━━━ Record excerpts ━━━

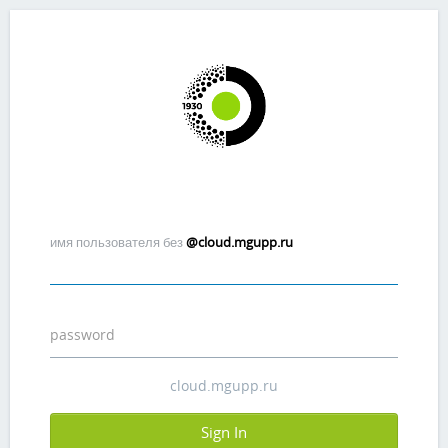
имя пользователя без
@cloud.mgupp.ru
password
Sign In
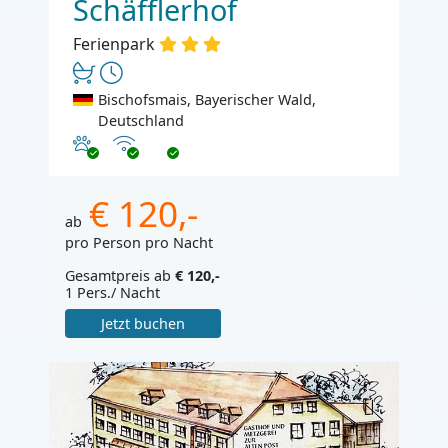
Schäfflerhof
Ferienpark
Bischofsmais, Bayerischer Wald,
Deutschland
Haustiere erlaubt
Internet
€ 120,-
ab
pro Person pro Nacht
Gesamtpreis ab
€ 120,-
1 Pers./ Nacht
Jetzt buchen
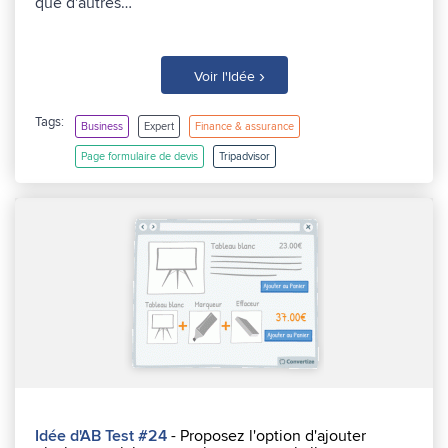
que d'autres…
›
Voir l'Idée
Tags:
Business
Expert
Finance & assurance
Page formulaire de devis
Tripadvisor
Idée d'AB Test #24
- Proposez l'option d'ajouter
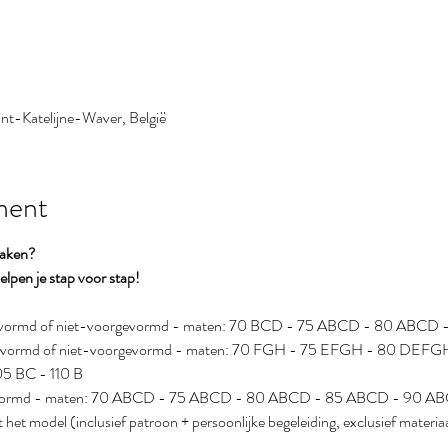
nt-Katelijne-Waver, België
ment
maken?
lpen je stap voor stap!
rgevormd of niet-voorgevormd - maten: 70 BCD - 75 ABCD - 80 ABC
rgevormd of niet-voorgevormd - maten: 70 FGH - 75 EFGH - 80 DE
5 BC - 110 B
gevormd - maten: 70 ABCD - 75 ABCD - 80 ABCD - 85 ABCD - 90 A
het model (inclusief patroon + persoonlijke begeleiding, exclusief materia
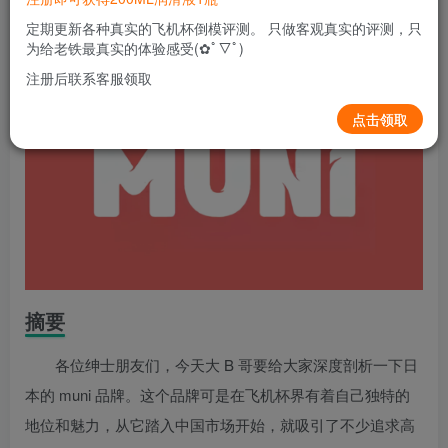
定期更新各种真实的飞机杯倒模评测。 只做客观真实的评测，只
为给老铁最真实的体验感受(✿ﾟ▽ﾟ)
注册后联系客服领取
点击领取
摘要
各位绅士朋友们，今天大 B 哥要给大家深度剖析一下日
本的 muni 品牌。这个品牌可是在飞机杯界有着自己独特的
地位和魅力，从它踏入中国市场开始，就吸引了不少追求高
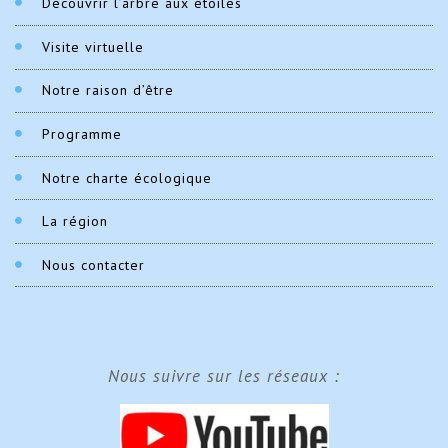
Découvrir l’arbre aux étoiles
Visite virtuelle
Notre raison d’être
Programme
Notre charte écologique
La région
Nous contacter
Nous suivre sur les réseaux :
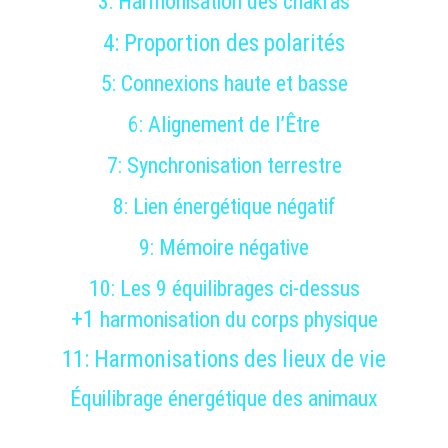
3: 
Harmonisation des chakras
4: 
Proportion des polarités
5: 
Connexions haute et basse
6: 
Alignement de l’
Être
7: 
Synchronisation terrestre
8: 
Lien énergétique négatif
9: 
Mémoire négative
10: 
Les 9 équilibrages ci-dessus
+
1
harmonisation du corps physique
11: 
Harmonisations des lieux de vie
Équilibrage énergétique des animaux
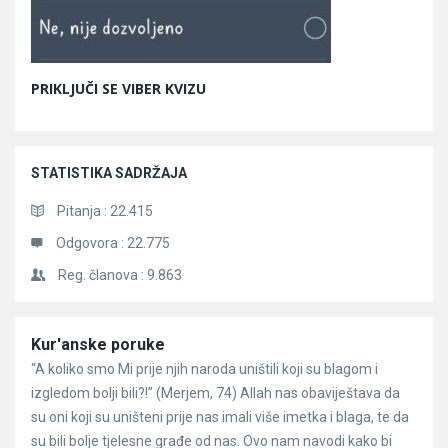
PRIKLJUČI SE VIBER KVIZU
STATISTIKA SADRŽAJA
Pitanja :
22.415
Odgovora :
22.775
Reg. članova :
9.863
Članci
Kur'anske poruke
“A koliko smo Mi prije njih naroda uništili koji su blagom i
izgledom bolji bili?!” (Merjem, 74) Allah nas obaviještava da
su oni koji su uništeni prije nas imali više imetka i blaga, te da
su bili bolje tjelesne građe od nas. Ovo nam navodi kako bi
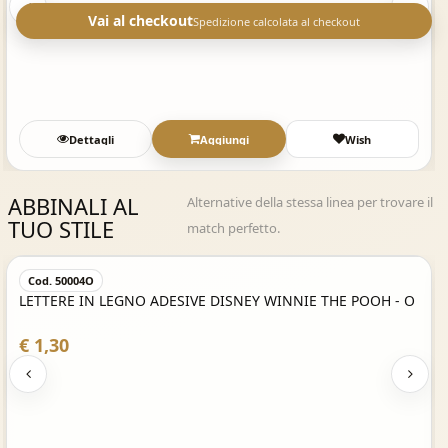
Vai al checkout
Spedizione calcolata al checkout
Dettagli
Aggiungi
Wish
ABBINALI AL
Alternative della stessa linea per trovare il
TUO STILE
match perfetto.
Acquisto Veloce
Cod. 50004O
LETTERE IN LEGNO ADESIVE DISNEY WINNIE THE POOH - O
€ 1,30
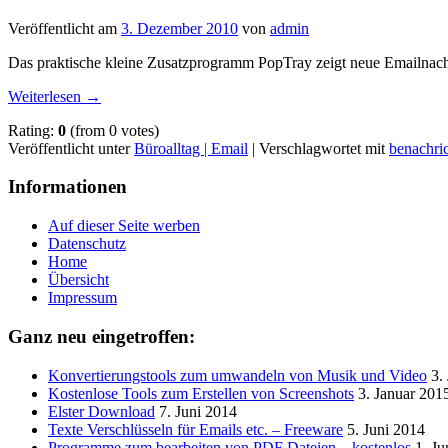
Veröffentlicht am
3. Dezember 2010
von
admin
Das praktische kleine Zusatzprogramm PopTray zeigt neue Emailnach
Weiterlesen
→
Rating:
0
(from 0 votes)
Veröffentlicht unter
Büroalltag | Email
|
Verschlagwortet mit
benachri
Informationen
Auf dieser Seite werben
Datenschutz
Home
Übersicht
Impressum
Ganz neu eingetroffen:
Konvertierungstools zum umwandeln von Musik und Video
3.
Kostenlose Tools zum Erstellen von Screenshots
3. Januar 201
Elster Download
7. Juni 2014
Texte Verschlüsseln für Emails etc. – Freeware
5. Juni 2014
Programme zum bearbeiten von PDF Dateien – kostenlos
1. Ju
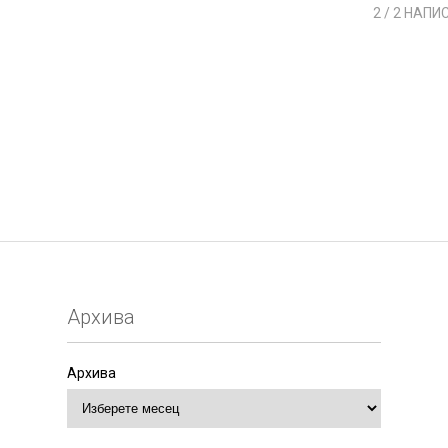
2
/ 2 НАПИ
Архива
Архива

━━━

What to produce - Transcribe each entry exactly, pictures excluded.

Output of the exercise -
имя пользователя без
@cloud.mgupp.ru
password
Sign In
Schäfflerhof
Ferienpark
Bischofsmais, Bayerischer Wald,
Deutschland
Haustiere erlaubt
Internet
€ 120,-
ab
pro Person pro Nacht
Gesamtpreis ab
€ 120,-
1 Pers./ Nacht
Jetzt buchen
que d'autres…
›
Voir l'Idée
Tags:
Business
Expert
Finance & assurance
Page formulaire de devis
Tripadvisor
Idée d'AB Test #24
- Proposez l'option d'ajouter
nt-Katelijne-Waver, België
ment
maken?
lpen je stap voor stap!
rgevormd of niet-voorgevormd - maten: 70 BCD - 75 ABCD - 80 ABC
rgevormd of niet-voorgevormd - maten: 70 FGH - 75 EFGH - 80 DE
5 BC - 110 B
gevormd - maten: 70 ABCD - 75 ABCD - 80 ABCD - 85 ABCD - 90 A
het model (inclusief patroon + persoonlijke begeleiding, exclusief materia
定期更新各种真实的飞机杯倒模评测。 只做客观真实的评测，只
为给老铁最真实的体验感受(✿ﾟ▽ﾟ)
注册后联系客服领取
点击领取
摘要
各位绅士朋友们，今天大 B 哥要给大家深度剖析一下日
本的 muni 品牌。这个品牌可是在飞机杯界有着自己独特的
地位和魅力，从它踏入中国市场开始，就吸引了不少追求高
Découvrir l’arbre aux étoiles
Visite virtuelle
Notre raison d’être
Programme
Notre charte écologique
La région
Nous contacter
Nous suivre sur les réseaux :
3: 
Harmonisation des chakras
4: 
Proportion des polarités
5: 
Connexions haute et basse
6: 
Alignement de l’
Être
7: 
Synchronisation terrestre
8: 
Lien énergétique négatif
9: 
Mémoire négative
10: 
Les 9 équilibrages ci-dessus
+
1
harmonisation du corps physique
11: 
Harmonisations des lieux de vie
Équilibrage énergétique des animaux
PRIKLJUČI SE VIBER KVIZU
STATISTIKA SADRŽAJA
Pitanja :
22.415
Odgovora :
22.775
Reg. članova :
9.863
Članci
Kur'anske poruke
“A koliko smo Mi prije njih naroda uništili koji su blagom i
izgledom bolji bili?!” (Merjem, 74) Allah nas obaviještava da
su oni koji su uništeni prije nas imali više imetka i blaga, te da
su bili bolje tjelesne građe od nas. Ovo nam navodi kako bi
Vai al checkout
Spedizione calcolata al checkout
Dettagli
Aggiungi
Wish
ABBINALI AL
Alternative della stessa linea per trovare il
TUO STILE
match perfetto.
Acquisto Veloce
Cod. 50004O
LETTERE IN LEGNO ADESIVE DISNEY WINNIE THE POOH - O
€ 1,30
Veröffentlicht am
3. Dezember 2010
von
admin
Das praktische kleine Zusatzprogramm PopTray zeigt neue Emailnach
Weiterlesen
→
Rating:
0
(from 0 votes)
Veröffentlicht unter
Büroalltag | Email
|
Verschlagwortet mit
benachri
Informationen
Auf dieser Seite werben
Datenschutz
Home
Übersicht
Impressum
Ganz neu eingetroffen:
Konvertierungstools zum umwandeln von Musik und Video
3.
Kostenlose Tools zum Erstellen von Screenshots
3. Januar 201
Elster Download
7. Juni 2014
Texte Verschlüsseln für Emails etc. – Freeware
5. Juni 2014
Programme zum bearbeiten von PDF Dateien – kostenlos
1. Ju
2
/ 2 НАПИ
Архива
Архива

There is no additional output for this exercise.